L’étude du secteur privé est un document qui vient d’être réalisé mais c’est une étude sectorielle. L’étude nationale prospective a un champ plus vaste puisqu’il intègre toutes les questions liées aux différents secteurs d’activités, à la coopération internationale, les questions socio-culturelles, les questions politiques, etc. Evidemment, certains de leurs résultats seront pris en compte dans la détermination des orientations stratégiques pour assurer le développement de la Côte d’Ivoire. Il n’y a donc pas de conflits entre ces deux études. Elles sont plutôt complémentaires. De toute façon, on ne peut atteindre l’émergence sans un secteur privé fort, capable de transformer nos matières premières, d’appuyer la recherche-développement en vue de créer de nouveaux procédés de fabrication de produits, de créer des emplois décents. Au fond, pour impulser la croissance économique.

Quel est le scénario le plus optimiste pour assurer le développement durable de la Côte d’Ivoire ?

* _Entrées fournies_:
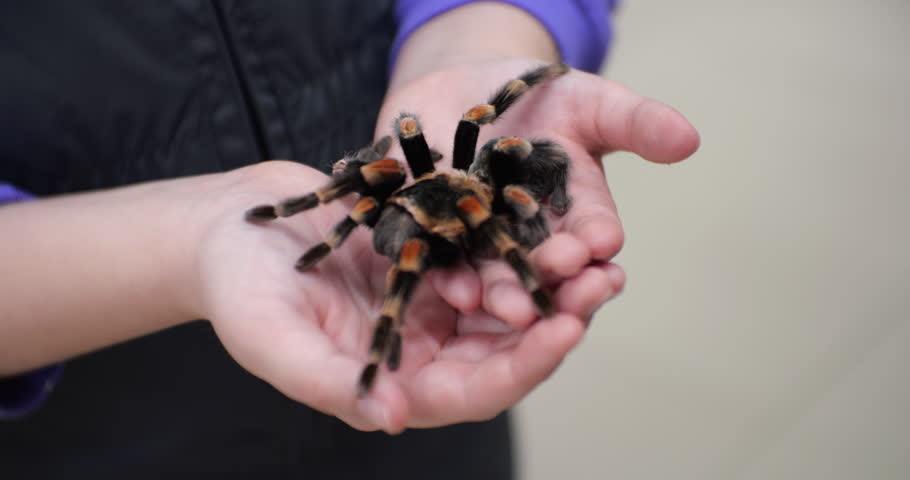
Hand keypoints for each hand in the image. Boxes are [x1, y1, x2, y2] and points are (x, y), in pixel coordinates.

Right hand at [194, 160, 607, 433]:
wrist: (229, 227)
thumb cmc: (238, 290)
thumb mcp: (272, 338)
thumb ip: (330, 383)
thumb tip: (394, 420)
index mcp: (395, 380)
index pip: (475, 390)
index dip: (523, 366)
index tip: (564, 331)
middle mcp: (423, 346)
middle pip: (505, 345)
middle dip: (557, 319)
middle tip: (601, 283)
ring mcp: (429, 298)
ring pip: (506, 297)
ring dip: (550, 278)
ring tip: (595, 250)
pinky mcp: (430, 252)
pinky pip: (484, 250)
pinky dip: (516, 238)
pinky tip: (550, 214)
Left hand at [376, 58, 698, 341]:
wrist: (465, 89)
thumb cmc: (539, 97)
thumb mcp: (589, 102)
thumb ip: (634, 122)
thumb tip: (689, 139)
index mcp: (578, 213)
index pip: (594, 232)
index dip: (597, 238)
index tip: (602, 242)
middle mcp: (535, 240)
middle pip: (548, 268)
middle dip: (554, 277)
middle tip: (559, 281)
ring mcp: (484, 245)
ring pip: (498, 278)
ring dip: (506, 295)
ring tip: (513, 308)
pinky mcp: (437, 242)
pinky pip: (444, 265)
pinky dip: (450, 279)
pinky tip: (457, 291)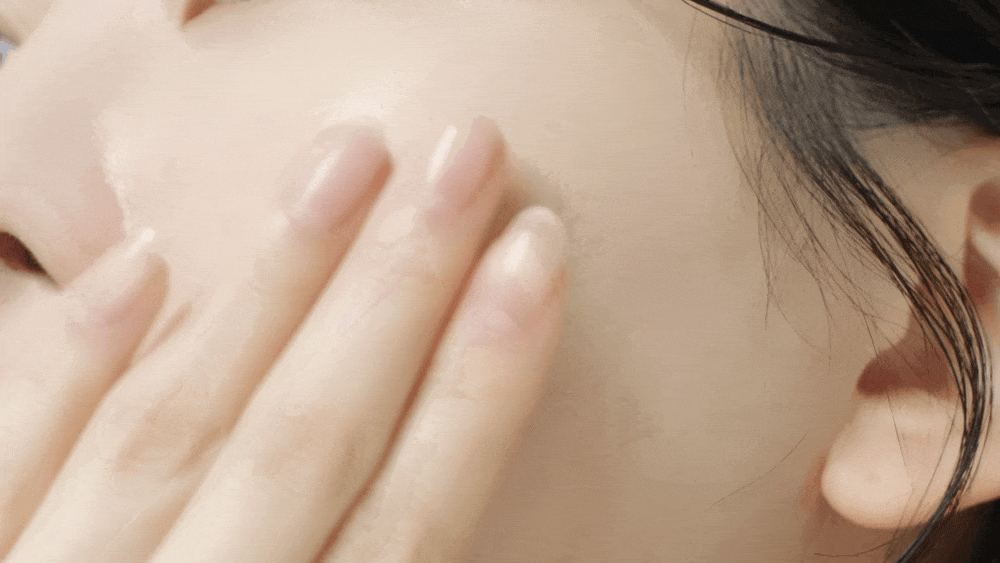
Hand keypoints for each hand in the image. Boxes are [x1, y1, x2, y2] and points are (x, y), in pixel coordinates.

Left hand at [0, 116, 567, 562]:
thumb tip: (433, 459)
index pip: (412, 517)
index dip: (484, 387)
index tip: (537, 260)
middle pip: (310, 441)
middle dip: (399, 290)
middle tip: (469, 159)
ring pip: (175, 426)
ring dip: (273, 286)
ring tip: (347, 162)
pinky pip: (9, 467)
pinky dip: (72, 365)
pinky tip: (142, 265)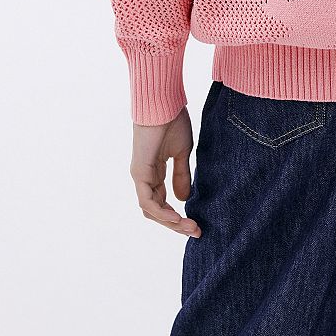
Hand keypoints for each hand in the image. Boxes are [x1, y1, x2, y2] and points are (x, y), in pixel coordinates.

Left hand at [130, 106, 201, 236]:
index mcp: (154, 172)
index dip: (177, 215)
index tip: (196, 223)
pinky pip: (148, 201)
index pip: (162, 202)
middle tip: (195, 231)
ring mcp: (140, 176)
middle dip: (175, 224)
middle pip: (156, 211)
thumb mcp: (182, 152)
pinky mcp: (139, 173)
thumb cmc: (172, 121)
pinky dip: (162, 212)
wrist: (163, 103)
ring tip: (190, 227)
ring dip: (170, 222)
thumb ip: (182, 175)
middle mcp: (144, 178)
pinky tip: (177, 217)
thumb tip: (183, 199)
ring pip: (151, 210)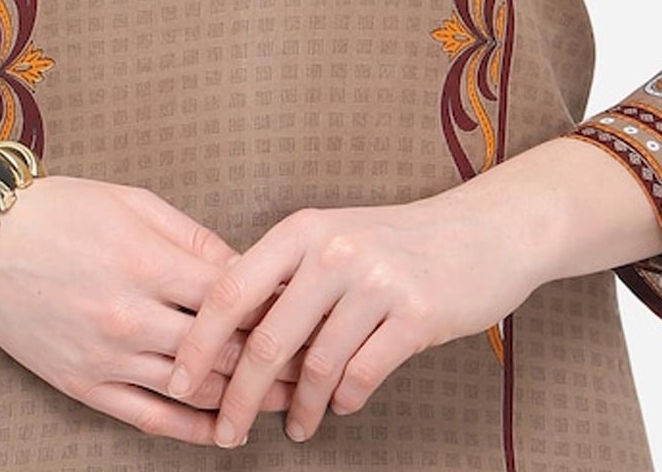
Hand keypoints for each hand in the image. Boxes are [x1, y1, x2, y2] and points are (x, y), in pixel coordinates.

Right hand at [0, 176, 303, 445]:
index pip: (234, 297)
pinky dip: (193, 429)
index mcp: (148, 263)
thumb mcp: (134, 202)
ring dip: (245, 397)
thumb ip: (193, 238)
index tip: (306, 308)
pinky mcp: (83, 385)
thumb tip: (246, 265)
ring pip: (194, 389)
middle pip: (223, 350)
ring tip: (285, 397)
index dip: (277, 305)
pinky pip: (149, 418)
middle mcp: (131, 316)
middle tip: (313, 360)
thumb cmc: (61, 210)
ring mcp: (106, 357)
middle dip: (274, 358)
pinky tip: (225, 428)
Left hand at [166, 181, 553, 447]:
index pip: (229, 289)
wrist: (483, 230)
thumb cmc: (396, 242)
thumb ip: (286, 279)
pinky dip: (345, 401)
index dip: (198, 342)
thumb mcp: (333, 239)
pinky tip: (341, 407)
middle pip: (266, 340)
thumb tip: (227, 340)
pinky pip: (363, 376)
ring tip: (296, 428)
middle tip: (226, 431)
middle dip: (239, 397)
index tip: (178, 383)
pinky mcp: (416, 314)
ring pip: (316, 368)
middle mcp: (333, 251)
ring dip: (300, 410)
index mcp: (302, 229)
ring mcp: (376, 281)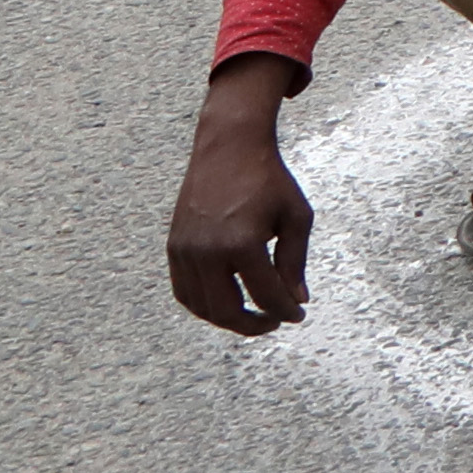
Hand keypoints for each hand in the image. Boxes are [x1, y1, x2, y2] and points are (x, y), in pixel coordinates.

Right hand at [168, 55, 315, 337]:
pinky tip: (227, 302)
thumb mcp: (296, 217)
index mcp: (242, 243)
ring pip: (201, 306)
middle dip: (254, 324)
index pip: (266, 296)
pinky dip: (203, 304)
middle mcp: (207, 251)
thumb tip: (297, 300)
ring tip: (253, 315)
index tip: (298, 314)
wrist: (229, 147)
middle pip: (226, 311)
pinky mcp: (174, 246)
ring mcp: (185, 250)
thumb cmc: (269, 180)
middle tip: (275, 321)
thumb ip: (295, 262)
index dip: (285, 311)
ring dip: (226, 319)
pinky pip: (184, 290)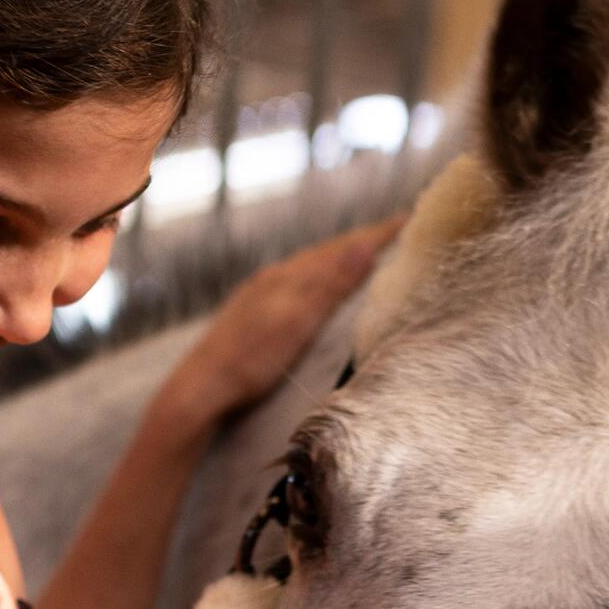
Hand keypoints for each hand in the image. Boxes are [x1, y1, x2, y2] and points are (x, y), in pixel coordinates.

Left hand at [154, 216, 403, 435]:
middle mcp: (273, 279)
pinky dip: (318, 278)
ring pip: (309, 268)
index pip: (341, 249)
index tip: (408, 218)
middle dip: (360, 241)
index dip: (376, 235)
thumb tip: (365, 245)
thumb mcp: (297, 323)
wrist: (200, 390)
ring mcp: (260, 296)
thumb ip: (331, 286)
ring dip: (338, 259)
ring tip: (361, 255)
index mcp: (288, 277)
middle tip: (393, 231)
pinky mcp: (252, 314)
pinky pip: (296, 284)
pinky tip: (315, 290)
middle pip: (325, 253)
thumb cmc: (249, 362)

* _Tâche assignée 1_: D'après l'extrait, quel rapport y a-t-il entre l'étude du secteur privé et l'étude nationale prospective ?
* _Tâche assignée 2_: Recopiez mot pour mot tout le passage de l'extrait qui va de « L’étude du secteur » jusqu'à « la croissance économique. ».

* _Zone de réponse 1_: Il n'y a pas de conflit entre elles : elles sont complémentaires.

* _Zone de réponse 2_:
L’étude du secteur privé est un document qui vient d’être réalisé mais c’est une étude sectorielle. L’étude nationale prospective a un champ plus vaste puisqu’il intègre toutes les questions liées aux différents secteurs d’activités, à la coopération internationale, les questions socio-culturelles, les questions politiques, etc. Evidemment, certains de leurs résultats seront pris en compte dans la détermination des orientations stratégiques pour assurer le développement de la Côte d’Ivoire. Il n’y a donc pas de conflits entre ces deux études. Elles sont plutôt complémentaires. De toute façon, on ne peut atteindre l’émergence sans un secteur privé fort, capable de transformer nos matières premières, d’appuyer la recherche-développement en vue de créer de nouveaux procédés de fabrication de produits, de créer des emplois décents. Au fond, pour impulser la croissance économique.